Rice Mountjoy

Biographical details
- Born: April 21, 1901 Kentucky, US
- Died: May 6, 1985 (aged 84) Florence, Kentucky, US

Coaching career (HC unless noted)
- 1924: Frankfort High School
- 1925–1928: Kavanaugh High School
- 1928–41: Danville High School
- 1941–42: Murray State
- 1942–45: Tilghman High School
- 1946–1953: Dixie Heights High School
- 1954–1959: Boone County High School

Head coaching record
- Overall: 18–4 (college basketball)

= Rice Mountjoy =

James Rice Mountjoy (April 21, 1901 – May 6, 1985) was an American high school athletics coach in Kentucky and was the head coach of the Murray State Teachers College men's basketball team during the 1941–42 season.

A former track star at Centre College, Mountjoy began his coaching career in 1924 at Frankfort High School, where he coached the basketball team the quarterfinals of the state tournament. In 1925 he returned alma mater, Kavanaugh High School where his players included Forrest Sale and Paul McBrayer. He spent 13 years as the athletic director and head football, basketball, and track coach at Danville High School where he compiled a 95–21–10 record in football and only two of his 13 basketball teams failed to reach the regional tournament.
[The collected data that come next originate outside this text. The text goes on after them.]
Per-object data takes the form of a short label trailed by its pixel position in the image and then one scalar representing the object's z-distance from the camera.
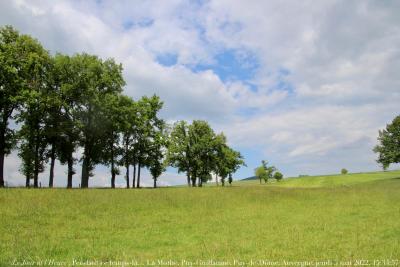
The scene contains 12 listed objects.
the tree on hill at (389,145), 86.73
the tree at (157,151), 66.69
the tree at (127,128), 57.06
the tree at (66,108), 50.22
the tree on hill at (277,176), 168.38
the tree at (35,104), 46.81
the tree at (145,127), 65.28
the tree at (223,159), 94.00
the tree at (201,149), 90.44
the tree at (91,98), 53.09
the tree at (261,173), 158.62
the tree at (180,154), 89.00
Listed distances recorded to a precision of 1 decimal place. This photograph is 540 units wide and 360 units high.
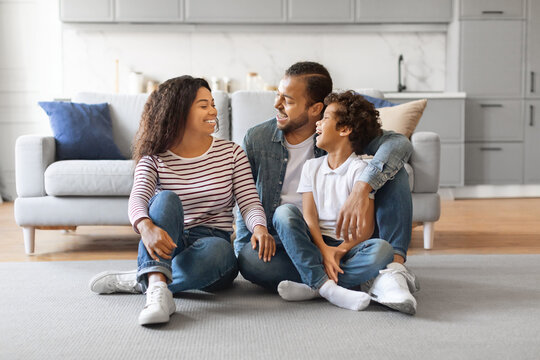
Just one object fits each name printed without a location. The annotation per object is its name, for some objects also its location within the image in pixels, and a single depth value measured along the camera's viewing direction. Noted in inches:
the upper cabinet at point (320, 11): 210.1
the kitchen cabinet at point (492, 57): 205.6
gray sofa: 116.2
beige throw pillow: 121.6
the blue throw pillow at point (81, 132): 127.4
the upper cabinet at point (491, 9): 204.7
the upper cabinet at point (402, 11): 210.2
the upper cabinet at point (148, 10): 206.8
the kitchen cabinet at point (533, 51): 205.2
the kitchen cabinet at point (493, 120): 206.8
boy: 75.2
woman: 77.7
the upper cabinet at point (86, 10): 205.3
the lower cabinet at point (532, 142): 207.3
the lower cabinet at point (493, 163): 208.2
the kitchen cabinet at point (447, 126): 202.8
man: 76.2
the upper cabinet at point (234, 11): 208.2
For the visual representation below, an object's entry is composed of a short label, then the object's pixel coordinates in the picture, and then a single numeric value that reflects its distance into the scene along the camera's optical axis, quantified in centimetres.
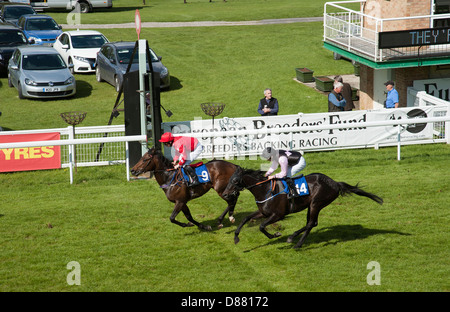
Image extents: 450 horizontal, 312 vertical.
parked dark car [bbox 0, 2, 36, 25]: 3234
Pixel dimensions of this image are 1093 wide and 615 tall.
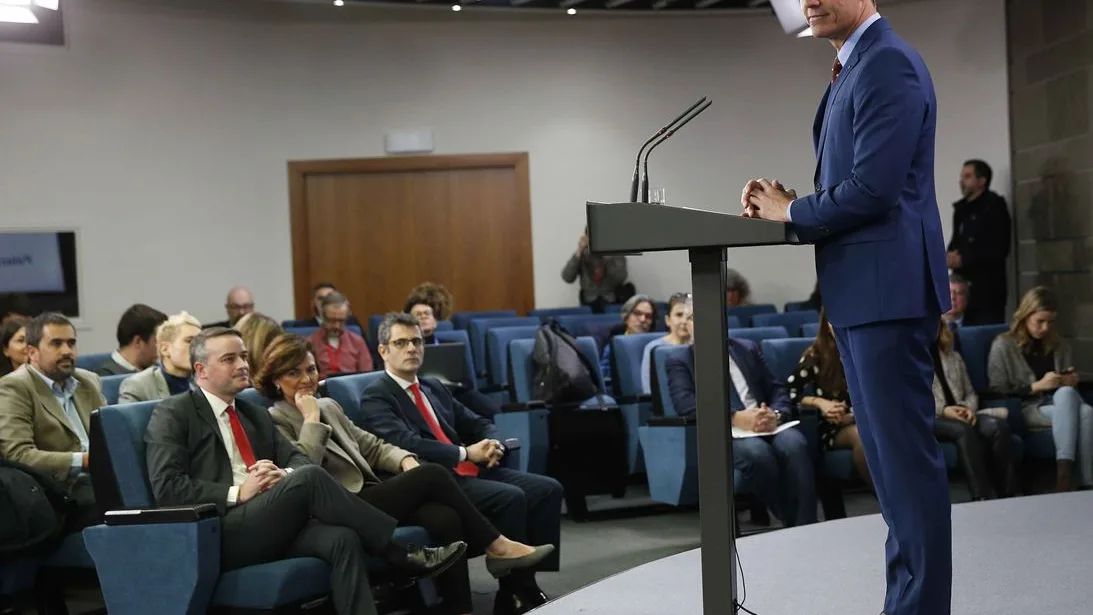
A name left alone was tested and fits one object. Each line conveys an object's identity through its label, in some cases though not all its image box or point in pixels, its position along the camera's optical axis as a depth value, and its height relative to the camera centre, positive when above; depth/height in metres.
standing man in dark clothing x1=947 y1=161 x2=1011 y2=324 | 8.57 +0.11
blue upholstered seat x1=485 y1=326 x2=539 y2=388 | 6.47 -0.35
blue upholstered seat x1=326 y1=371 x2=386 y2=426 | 4.14 -0.36
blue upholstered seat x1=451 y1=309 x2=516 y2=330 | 8.39 -0.24
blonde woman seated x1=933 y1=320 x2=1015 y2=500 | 4.92 -0.69
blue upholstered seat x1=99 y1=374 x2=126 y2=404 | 4.54 -0.33
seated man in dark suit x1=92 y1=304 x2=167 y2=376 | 5.06 -0.18
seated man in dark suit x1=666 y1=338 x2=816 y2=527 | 4.61 -0.66
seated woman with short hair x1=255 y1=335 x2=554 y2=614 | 3.70 -0.58
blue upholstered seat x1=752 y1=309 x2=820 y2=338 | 7.29 -0.31
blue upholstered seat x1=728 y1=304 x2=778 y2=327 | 8.06 -0.28
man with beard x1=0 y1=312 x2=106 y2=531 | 3.95 -0.37
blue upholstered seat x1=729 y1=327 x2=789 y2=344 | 5.61 -0.30
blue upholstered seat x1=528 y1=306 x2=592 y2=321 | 8.78 -0.24
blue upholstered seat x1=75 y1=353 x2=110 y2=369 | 5.40 -0.27
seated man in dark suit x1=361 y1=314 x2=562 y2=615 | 4.03 -0.55
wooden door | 9.88 +0.45
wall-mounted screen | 8.88 +0.25
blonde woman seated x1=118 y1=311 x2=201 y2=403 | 4.45 -0.23
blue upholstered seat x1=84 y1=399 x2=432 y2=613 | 3.02 -0.69
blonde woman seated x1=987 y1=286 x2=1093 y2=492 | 5.08 -0.54
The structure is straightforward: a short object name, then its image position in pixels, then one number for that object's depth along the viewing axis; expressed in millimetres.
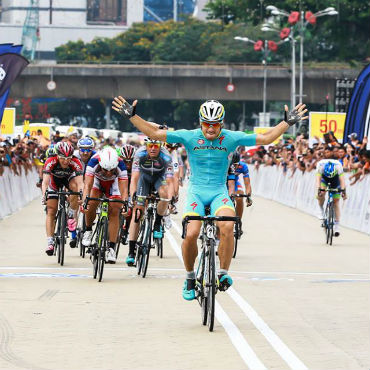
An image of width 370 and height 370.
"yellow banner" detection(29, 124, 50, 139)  60262
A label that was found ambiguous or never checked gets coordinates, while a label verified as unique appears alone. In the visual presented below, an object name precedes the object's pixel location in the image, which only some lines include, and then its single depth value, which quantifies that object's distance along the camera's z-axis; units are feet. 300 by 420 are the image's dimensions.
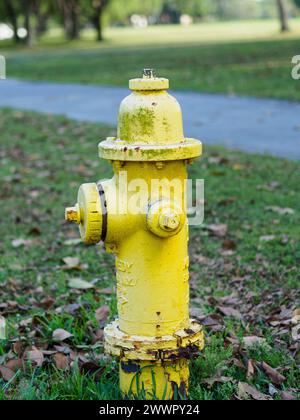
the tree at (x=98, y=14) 143.64
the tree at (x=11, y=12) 149.69
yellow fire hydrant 8.09
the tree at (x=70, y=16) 154.40
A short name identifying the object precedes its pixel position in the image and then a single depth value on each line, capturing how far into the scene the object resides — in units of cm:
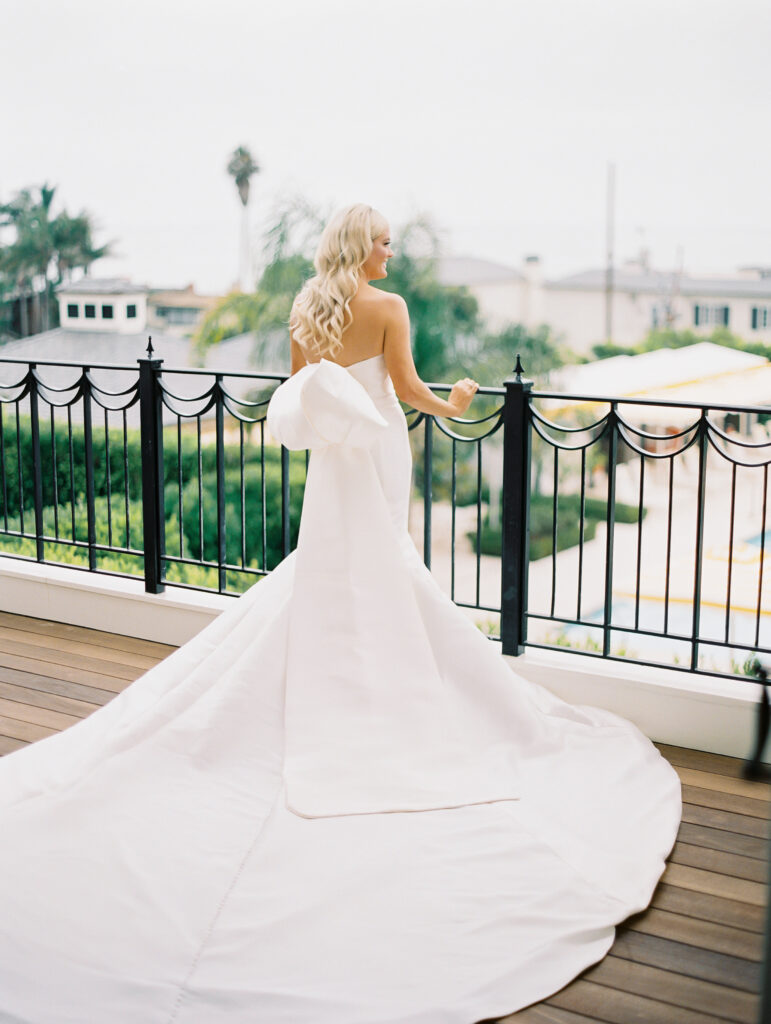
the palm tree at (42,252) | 2353
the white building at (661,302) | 2616
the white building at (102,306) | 2358
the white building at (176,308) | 2428
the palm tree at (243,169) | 2948
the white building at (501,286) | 2221
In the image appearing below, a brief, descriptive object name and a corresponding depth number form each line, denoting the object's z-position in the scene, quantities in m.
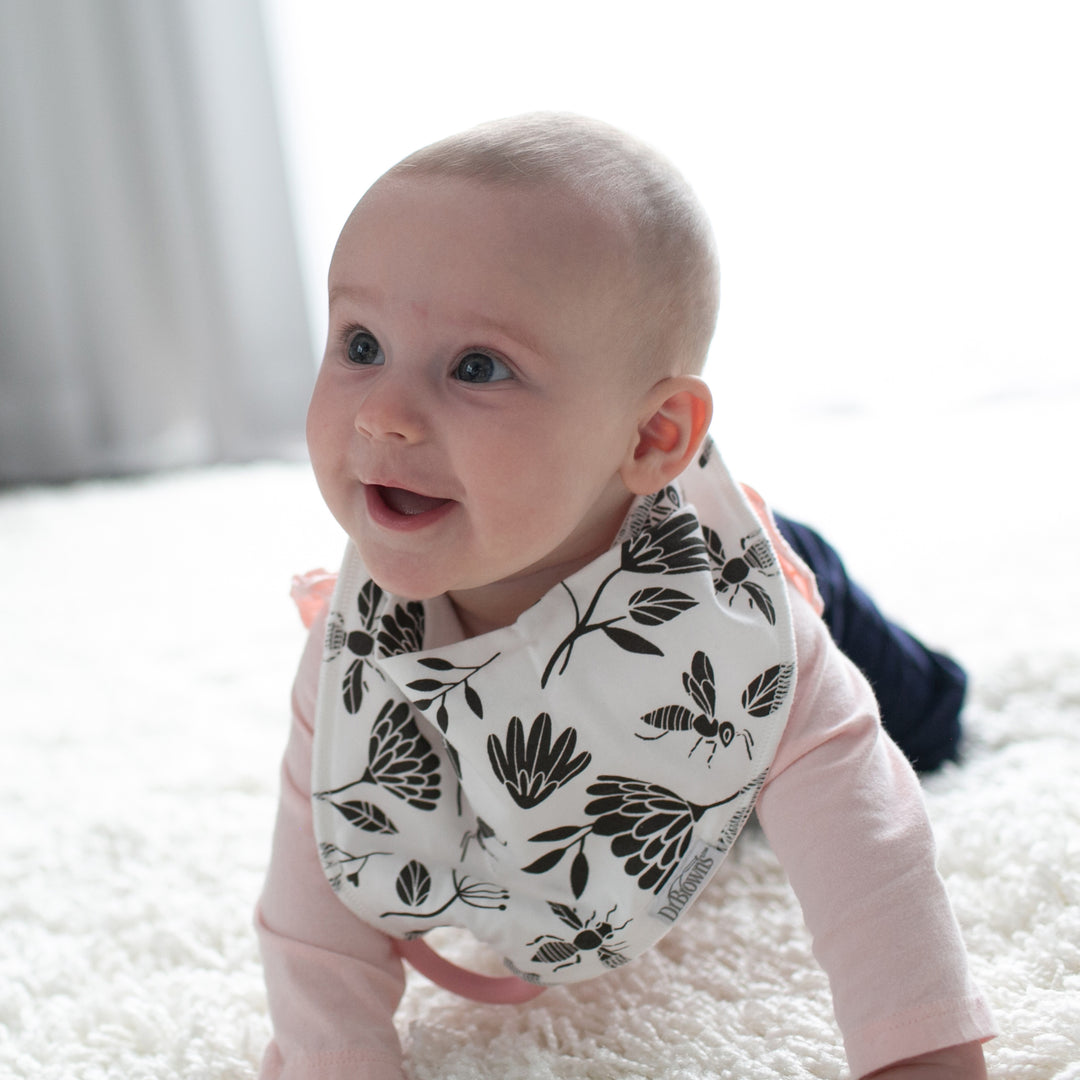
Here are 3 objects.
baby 0.65
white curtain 2.38
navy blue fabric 1.01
In his only season as Murray State's basketball coach, the Thoroughbreds went 18–4 and earned a spot in the 1942 NAIA Division I men's basketball tournament. One of Mountjoy's players was future Basketball Hall of Famer Joe Fulks.

Mountjoy left Murray State in 1942 to coach football at Tilghman High School. In his three seasons at THS, his football teams amassed a 22–5 record. From 1946 to 1953, Mountjoy was the head football coach and athletic director at Dixie Heights High School. He spent six seasons as head football coach and athletic director at Boone County High School before retiring in 1959.